The first order of business for PM Trudeau is financial help to immediately build an all-weather road to the Shoal Lake Reservation, then re-establish election fairness by replacing the individual candidate funding that Harper cancelled for no good reason except to win the next election.
Immediately change the first past the post system to one promised by the Liberals, NDP and Greens, or institute a combination of both types in time for 2019, compromise being the key word.
Fund the Chief Electoral Office and give it complete independence then cancel voting regulations recently legislated to disenfranchise minorities, especially the poor.
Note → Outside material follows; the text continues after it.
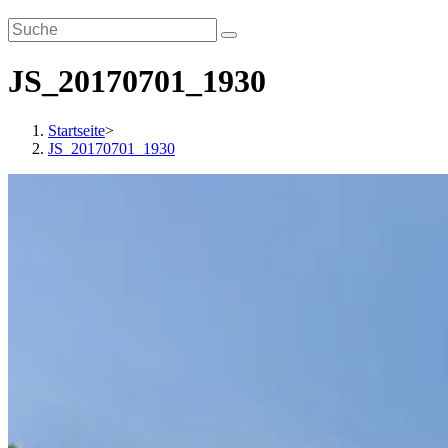
JS_20170701_1930
Startseite
>
JS_20170701_1930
Restore the long form census, lift the gag order on scientists, and initiate whistleblower legislation for public servants. Clearly, after recent events, B.C. also needs this. And bar omnibus bills!
Most importantly limit the power of the Prime Minister's Office by giving all MP's access to PMO meetings, discussions, emails, and trade negotiations.
Remember MP's are elected - the prime minister is only the anointed head of a group of people with similar interests as is the cabinet. Ultimate power rests and should be with the MPs.
Restoring funding to CBC should be a priority. In a book on the Chinese crackdown in Tiananmen square in 1989 there are many references by the students to what they termed essential moral support given to them in their quest for democracy by CBC, its reporters in the country, as well as to the BBC and Voice of America. To me, as a Canadian, it was a rare politically uplifting story.
Remember, a new leader may re-energize the Conservative party.
Ascendent parties need to act quickly as voters in the internet age are quickly spooked into change. The NDP surge in Alberta, their collapses in B.C. and Quebec, and the federal Liberals re-emergence, all support that statement.
Politicians think ahead to the next election, statesmen think of the next generation.
Clearly Canadians demanded a statesman as prime minister. Trudeau should be wary, not overconfident, of his mandate.